Yesterday, I submitted my first program modification to the computer language shootout game, which is a change to the thread-ring program. If you’ve followed the shootout at all, you will probably know that haskell dominates at this benchmark, with the next contender (Mozart/OZ) being 50% slower than haskell already.
While i was having a look at the code, I noticed that the haskell entry was forkIO’ing a lot of threads, which is exactly what we want. But we weren’t quite forking enough; one of the 503 threads was the main thread. Bad idea!

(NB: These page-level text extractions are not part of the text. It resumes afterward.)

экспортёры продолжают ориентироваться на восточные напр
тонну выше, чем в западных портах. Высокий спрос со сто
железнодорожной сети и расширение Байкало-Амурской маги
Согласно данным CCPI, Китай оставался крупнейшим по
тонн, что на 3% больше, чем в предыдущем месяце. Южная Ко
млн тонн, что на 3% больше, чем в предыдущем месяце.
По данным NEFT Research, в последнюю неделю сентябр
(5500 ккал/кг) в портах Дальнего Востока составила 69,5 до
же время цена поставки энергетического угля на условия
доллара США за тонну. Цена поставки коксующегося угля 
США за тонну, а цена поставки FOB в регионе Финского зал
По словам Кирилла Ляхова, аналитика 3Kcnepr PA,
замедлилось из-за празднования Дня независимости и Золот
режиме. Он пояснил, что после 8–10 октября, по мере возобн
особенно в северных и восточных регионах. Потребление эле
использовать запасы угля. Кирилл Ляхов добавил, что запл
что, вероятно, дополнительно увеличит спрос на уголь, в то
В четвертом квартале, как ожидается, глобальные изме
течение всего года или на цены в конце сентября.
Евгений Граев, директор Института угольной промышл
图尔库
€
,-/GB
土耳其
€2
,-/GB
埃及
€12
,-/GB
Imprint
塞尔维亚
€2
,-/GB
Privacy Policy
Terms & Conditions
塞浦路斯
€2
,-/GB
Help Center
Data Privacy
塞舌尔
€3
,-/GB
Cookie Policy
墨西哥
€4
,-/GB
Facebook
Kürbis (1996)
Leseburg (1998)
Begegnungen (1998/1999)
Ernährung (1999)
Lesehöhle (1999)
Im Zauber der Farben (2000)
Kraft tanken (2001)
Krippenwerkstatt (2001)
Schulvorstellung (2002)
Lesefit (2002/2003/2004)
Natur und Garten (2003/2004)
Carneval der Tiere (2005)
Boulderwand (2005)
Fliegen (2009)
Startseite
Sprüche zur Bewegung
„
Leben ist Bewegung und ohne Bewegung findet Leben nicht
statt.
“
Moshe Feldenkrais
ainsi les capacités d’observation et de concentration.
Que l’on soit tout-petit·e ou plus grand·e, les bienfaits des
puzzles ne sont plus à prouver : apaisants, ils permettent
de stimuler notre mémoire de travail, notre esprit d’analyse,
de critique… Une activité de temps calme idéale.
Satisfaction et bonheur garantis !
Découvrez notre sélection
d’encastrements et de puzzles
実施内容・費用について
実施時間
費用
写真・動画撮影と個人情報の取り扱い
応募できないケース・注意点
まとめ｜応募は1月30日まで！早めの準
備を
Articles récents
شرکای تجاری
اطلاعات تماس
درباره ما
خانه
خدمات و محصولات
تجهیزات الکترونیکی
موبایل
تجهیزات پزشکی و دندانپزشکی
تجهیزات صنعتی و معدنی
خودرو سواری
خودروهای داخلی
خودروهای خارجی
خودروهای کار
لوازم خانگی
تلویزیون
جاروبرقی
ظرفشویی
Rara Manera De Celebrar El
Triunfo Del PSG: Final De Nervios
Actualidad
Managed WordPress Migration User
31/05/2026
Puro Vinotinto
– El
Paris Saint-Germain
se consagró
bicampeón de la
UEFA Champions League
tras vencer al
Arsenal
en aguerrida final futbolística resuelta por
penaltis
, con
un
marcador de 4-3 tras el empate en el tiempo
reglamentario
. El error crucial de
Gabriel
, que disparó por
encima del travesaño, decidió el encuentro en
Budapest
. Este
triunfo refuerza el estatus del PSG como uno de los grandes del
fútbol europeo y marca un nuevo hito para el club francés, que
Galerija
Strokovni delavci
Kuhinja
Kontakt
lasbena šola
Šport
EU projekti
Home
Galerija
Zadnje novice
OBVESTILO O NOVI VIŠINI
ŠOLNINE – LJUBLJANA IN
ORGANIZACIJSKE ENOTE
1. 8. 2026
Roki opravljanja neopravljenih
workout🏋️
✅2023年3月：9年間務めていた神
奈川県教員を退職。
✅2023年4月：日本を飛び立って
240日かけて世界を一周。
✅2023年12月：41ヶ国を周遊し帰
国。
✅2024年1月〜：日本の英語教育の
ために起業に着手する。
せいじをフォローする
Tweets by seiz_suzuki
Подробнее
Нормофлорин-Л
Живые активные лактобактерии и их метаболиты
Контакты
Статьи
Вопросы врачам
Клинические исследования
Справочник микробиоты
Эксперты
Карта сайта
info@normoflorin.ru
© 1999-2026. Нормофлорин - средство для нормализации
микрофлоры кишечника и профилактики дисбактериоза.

I learnt a few weeks ago, while working on my AVar package, that communicating between bound and non bound threads (forkIO’d vs. main) when using things like MVars can be really slow. And this is exactly what was happening:
main = do
a <- newMVar . read . head =<< getArgs
z <- foldM new a [2..ring]
thread 1 z a
as you can see, the last/first thread was being run in main, so once per loop around the ring, we were talking to main via an MVar, and then talking to another forkIO’d thread via another MVar. So here’s what I did:
main = do
a <- newMVar . read . head =<< getArgs
z <- foldM new a [2..ring]
ret <- newEmptyMVar
forkIO (thread 1 z a >>= putMVar ret)
takeMVar ret
Two and a half lines of code. What were the results? Well, when the program was run with n = 50,000,000, the original ran in ~14.2s, with -N{1,2,3,4}, my modified one took on average ~9.3s, which is about a 33% improvement. It should be noted that when both programs are compiled without -threaded, there is almost no difference in speed at all (and they both run considerably faster than the non threaded version). Need to talk to the shootout peeps and find out if it’s against the rules to compile without -threaded, and get an even more massive speed boost.
– Axman